Judgement delayed in BBC ‘race’ case

It will be several weeks before a tribunal panel decides whether BBC Radio Wales dropped an English presenter because of racial discrimination.

Judgement was reserved on Wednesday in the case of award-winning natural history broadcaster Lionel Kellaway, who claims his contract was not renewed by the station in 1999 after 15 years because he was English.

Mr Kellaway, 60, of Whitemill, Carmarthenshire, said a brief calling for a “strong Welsh voice” in environmental programmes meant someone who sounded Welsh, and he is claiming unfair dismissal.

Former station commissioning editor Daniel Jones, 43, denied the allegation and told the industrial tribunal at Shrewsbury he ended Mr Kellaway’s long-running ‘Landmark’ programme last year because it had become “tired and out of touch” with the target audience and had no new ideas.

He said he was looking to boost the number of listeners and reflect the changing attitudes and concerns of people in Wales after devolution.

He had “no problem” with the quality of work produced by Mr Kellaway who now works for Radio 4.

‘Accent on agenda’

Jason Galbraith-Marten, for Mr Kellaway, said in his closing speech his client was a “world authority” on natural history in Wales and was adaptable and flexible.

He said: “Mr Kellaway was not recommissioned for 2000/2001 not solely, but effectively because of his English national origin.

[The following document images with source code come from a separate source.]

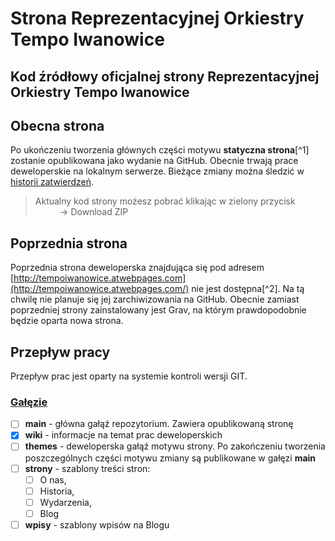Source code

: # Strona Reprezentacyjnej Orkiestry Tempo Iwanowice

## Kod źródłowy oficjalnej strony Reprezentacyjnej Orkiestry Tempo Iwanowice

## Obecna strona

Po ukończeniu tworzenia głównych części motywu **statyczna strona**[^1] zostanie opublikowana jako wydanie na GitHub. Obecnie trwają prace deweloperskie na lokalnym serwerze. Bieżące zmiany można śledzić w [historii zatwierdzeń](https://github.com/profesor-oskar/orkiestra/commits?author=profesor-oskar).

> Aktualny kod strony możesz pobrać klikając w zielony przycisk <span style="backgroud-collor: \#2da44e; color: white;">< > Code</span> -> Download ZIP

## Poprzednia strona

Poprzednia strona deweloperska znajdująca się pod adresem [http://tempoiwanowice.atwebpages.com](http://tempoiwanowice.atwebpages.com/) nie jest dostępna[^2]. Na tą chwilę nie planuje się jej zarchiwizowania na GitHub. Obecnie zamiast poprzedniej strony zainstalowany jest Grav, na którym prawdopodobnie będzie oparta nowa strona.

## Przepływ pracy

Przepływ prac jest oparty na systemie kontroli wersji GIT.

### [Gałęzie](https://github.com/profesor-oskar/orkiestra/branches)

- [ ] **main** - główna gałąź repozytorium. Zawiera opublikowaną stronę
- [x] **wiki** - informacje na temat prac deweloperskich
- [ ] **themes** - deweloperska gałąź motywu strony. Po zakończeniu tworzenia poszczególnych części motywu zmiany są publikowane w gałęzi **main**
- [ ] **strony** - szablony treści stron:
  - [ ] O nas,
  - [ ] Historia,
  - [ ] Wydarzenia,
  - [ ] Blog
- [ ] **wpisy** - szablony wpisów na Blogu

He was perceived as being English.

“There was certainly a feeling at that time that Mr Joneswanted to get rid of easily identifiable English speakers. There was a feeling that accent at the station was on the agenda.”

Mr Kellaway’s case has been backed by the Commission for Racial Equality.

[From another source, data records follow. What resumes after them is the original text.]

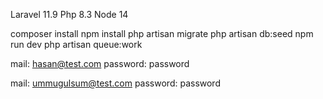 Laravel 11.9
Php 8.3
Node 14


composer install
npm install
php artisan migrate
php artisan db:seed
npm run dev
php artisan queue:work



mail: hasan@test.com
password: password

mail: ummugulsum@test.com
password: password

Gillian Keane, for the BBC, told the panel there was no evidence of racial discrimination and the organisation had a “very open mind” about race and employed non-Welsh people and those without Welsh accents.

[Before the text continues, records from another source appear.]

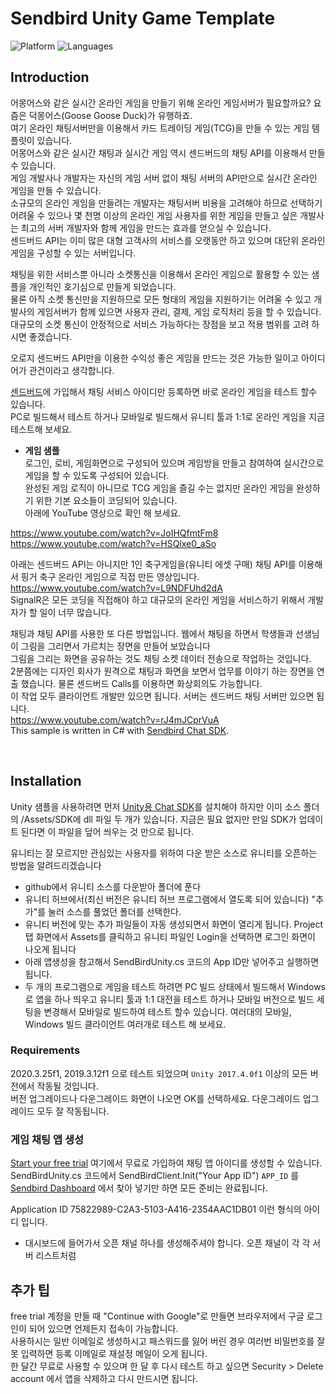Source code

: # Sendbird Unity Game Template
![Platform](https://img.shields.io/badge/platform-UNITY%20%7C%20.NET-orange.svg)
![Languages](https://img.shields.io/badge/language-C%23-orange.svg)

## Introduction
어몽어스와 같은 실시간 온라인 게임을 만들기 위해 온라인 게임서버가 필요할까요? 요즘은 덕몽어스(Goose Goose Duck)가 유행하죠.<br />
여기 온라인 채팅서버만을 이용해서 카드 트레이딩 게임(TCG)을 만들 수 있는 게임 템플릿이 있습니다.<br />
어몽어스와 같은 실시간 채팅과 실시간 게임 역시 센드버드의 채팅 API를 이용해서 만들 수 있습니다.<br />
게임 개발사나 개발자는 자신의 게임 서버 없이 채팅 서버의 API만으로 실시간 온라인 게임을 만들 수 있습니다.<br />
소규모의 온라인 게임을 만들려는 개발자는 채팅서버 비용을 고려해야 하므로 선택하기 어려울 수 있으나 몇 천명 이상의 온라인 게임 사용자를 위한 게임을 만들고
싶은 개발사는 최고의 서버 개발자와 함께 게임을 만드는 효과를 얻으실 수 있습니다.<br />
센드버드 API는 이미 많은 대형 고객사의 서비스를 오랫동안 하고 있으며 대단위 온라인 게임을 구성할 수 있는 서버입니다.<br />

채팅을 위한 서비스뿐 아니라 소켓통신을 이용해서 온라인 게임으로 활용할 수 있는 샘플을 개인적인 호기심으로 만들게 되었습니다.<br />
물론 아직 소켓 통신만을 지원하므로 모든 형태의 게임을 지원하기는 어려울 수 있고 개발사의 게임서버가 함께 있으면 사용자 관리, 결제, 게임 로직처리 등을 할 수 있습니다.
대규모의 소켓 통신이 안정적으로 서비스 가능하다는 장점을 보고 적용 범위를 고려 하시면 좋겠습니다.<br />

오로지 센드버드 API만을 이용한 수익성 좋은 게임을 만드는 것은 가능한 일이고 아이디어가 관건이라고 생각합니다.

[센드버드](https://sendbird.com)에 가입해서 채팅 서비스 아이디만 등록하면 바로 온라인 게임을 테스트 할수 있습니다.<br />
PC로 빌드해서 테스트 하거나 모바일로 빌드해서 유니티 툴과 1:1로 온라인 게임을 지금 테스트해 보세요.

- **게임 샘플** <br />
로그인, 로비, 게임화면으로 구성되어 있으며 게임방을 만들고 참여하여 실시간으로 게임을 할 수 있도록 구성되어 있습니다.<br />
완성된 게임 로직이 아니므로 TCG 게임을 즐길 수는 없지만 온라인 게임을 완성하기 위한 기본 요소들이 코딩되어 있습니다.<br />
아래에 YouTube 영상으로 확인 해 보세요.

 https://www.youtube.com/watch?v=JoIHQfmtFm8
<br /> https://www.youtube.com/watch?v=HSQlxe0_aSo

아래는 센드버드 API는 아니지만 1인 축구게임을(유니티 에셋 구매) 채팅 API를 이용해서 핑거 축구 온라인 게임으로 직접 만든 영상입니다.
<br />
https://www.youtube.com/watch?v=L9NDFUhd2dA <br />
SignalR은 모든 코딩을 직접해야 하고 대규모의 온라인 게임을 서비스하기 위해서 개발자가 할 일이 너무 많습니다.<br />

채팅과 채팅 API를 사용한 또 다른 방법입니다. 웹에서 채팅을 하면서 학생들과 선생님이 그림을 그리면서 가르치는 장면을 만들어 보았습니다<br />
그림을 그리는 화면을 공유하는 것도 채팅 소켓 데이터 전송으로 작업하는 것입니다.<br />
2분쯤에는 디자인 회사가 원격으로 채팅과 화면을 보면서 업무를 이야기 하는 장면을 연출 했습니다. 물론 센드버드 Calls를 이용하면 화상회의도 가능합니다.<br />
이 작업 모두 클라이언트 개발만 있으면 됩니다. 서버는 센드버드 채팅 서버만 있으면 됩니다.<br />
https://www.youtube.com/watch?v=rJ4mJCprVuA
<br />
This sample is written in C# with [Sendbird Chat SDK](https://github.com/sendbird/SendBird-SDK-dotNET).

<br />

## Installation

Unity 샘플을 사용하려면 먼저 [Unity용 Chat SDK](https://github.com/sendbird/SendBird-SDK-dotNET)를 설치해야 하지만 이미 소스 폴더의 /Assets/SDK에 dll 파일 두 개가 있습니다.
지금은 필요 없지만 만일 SDK가 업데이트 된다면 이 파일을 덮어 씌우는 것 만으로 됩니다.<br />

유니티는 잘 모르지만 관심있는 사용자를 위하여 다운 받은 소스로 유니티를 오픈하는 방법을 알려드리겠습니다<br />
- github에서 유니티 소스를 다운받아 폴더에 푼다
- 유니티 허브에서(최신 버전은 유니티 허브 프로그램에서 열도록 되어 있습니다) "추가"를 눌러 소스를 풀었던 폴더를 선택한다.
- 유니티 버전에 맞는 추가 파일들이 자동 생성되면서 화면이 열리게 됩니다. Project 탭 화면에서 Assets를 클릭하고 유니티 파일인 Login을 선택하면 로그인 화면이 나오게 됩니다
- 아래 앱생성을 참고해서 SendBirdUnity.cs 코드의 App ID만 넣어주고 실행하면 됩니다.
- 두 개의 프로그램으로 게임을 테스트 하려면 PC 빌드 상태에서 빌드해서 Windows로 앱을 하나 띄우고 유니티 툴과 1:1 대전을 테스트 하거나 모바일 버전으로 빌드 세팅을 변경해서 모바일로 빌드하여 테스트 할수 있습니다. 여러대의 모바일, Windows 빌드 클라이언트 여러개로 테스트 해 보세요.<br />

### Requirements
2020.3.25f1, 2019.3.12f1 으로 테스트 되었으며  `Unity 2017.4.0f1` 이상의 모든 버전에서 작동될 것입니다.<br />
버전 업그레이드나 다운그레이드 화면이 나오면 OK를 선택하세요. 다운그레이드 업그레이드 모두 잘 작동됩니다.

### 게임 채팅 앱 생성

[Start your free trial](https://dashboard.sendbird.com/auth/signup) 여기에서 무료로 가입하여 채팅 앱 아이디를 생성할 수 있습니다.<br />
SendBirdUnity.cs 코드에서  SendBirdClient.Init("Your App ID") `APP_ID` 를 [Sendbird Dashboard](https://dashboard.sendbird.com) 에서 찾아 넣기만 하면 모든 준비는 완료됩니다.<br />

Application ID  75822989-C2A3-5103-A416-2354AAC1DB01  이런 형식의 아이디 입니다.

- 대시보드에 들어가서 오픈 채널 하나를 생성해주셔야 합니다. 오픈 채널이 각 각 서버 리스트처럼 
## 추가 팁

free trial 계정을 만들 때 "Continue with Google"로 만들면 브라우저에서 구글 로그인이 되어 있으면 언제든지 접속이 가능합니다.<br />
사용하시는 일반 이메일로 생성하시고 패스워드를 잃어 버린 경우 여러번 비밀번호를 잘못 입력하면 등록 이메일로 재설정 메일이 오게 됩니다.<br />
한 달간 무료로 사용할 수 있으며 한 달 후 다시 테스트 하고 싶으면 Security > Delete account 에서 앱을 삭제하고 다시 만드시면 됩니다.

“There was no discrimination on the grounds of national origin. There is some evidence that some people at the BBC felt that a Welsh accent was a goodthing,” she said.

“In the context of broadcasting, an interest in the Welsh accent does not have the same implications it might carry elsewhere.

“There is a large number of presenters who have English accents and some of them were brought in specifically by Mr Jones.”

On Tuesday, Daniel Jones told the tribunal that, at a time of major upheaval in Wales, a programme featuring greater crested newts in a Carmarthenshire river was not what people on the streets were talking about.

‘Declining audience’

He said that when he took up his job in 1998, he felt Radio Wales was an “old people’s station” and the decline in audience figures had been persistent and deep-rooted.

His strategy had been to change the focus and get the station in touch with the communities it served.

Mr Jones – who left the BBC earlier this year – stressed that his reference to a “strong Welsh voice” was used in a metaphorical sense and did not mean a presenter had to have a Welsh accent.

He rejected a claim, made earlier by a freelance broadcaster Phil Rickman, that a producer had been told to drop an interviewee because the person was “too English” and to talk instead to someone with a Scottish accent because at least he was a celt.

Stuart Williams, chairman of the tribunal, said the decision would be reached in several weeks.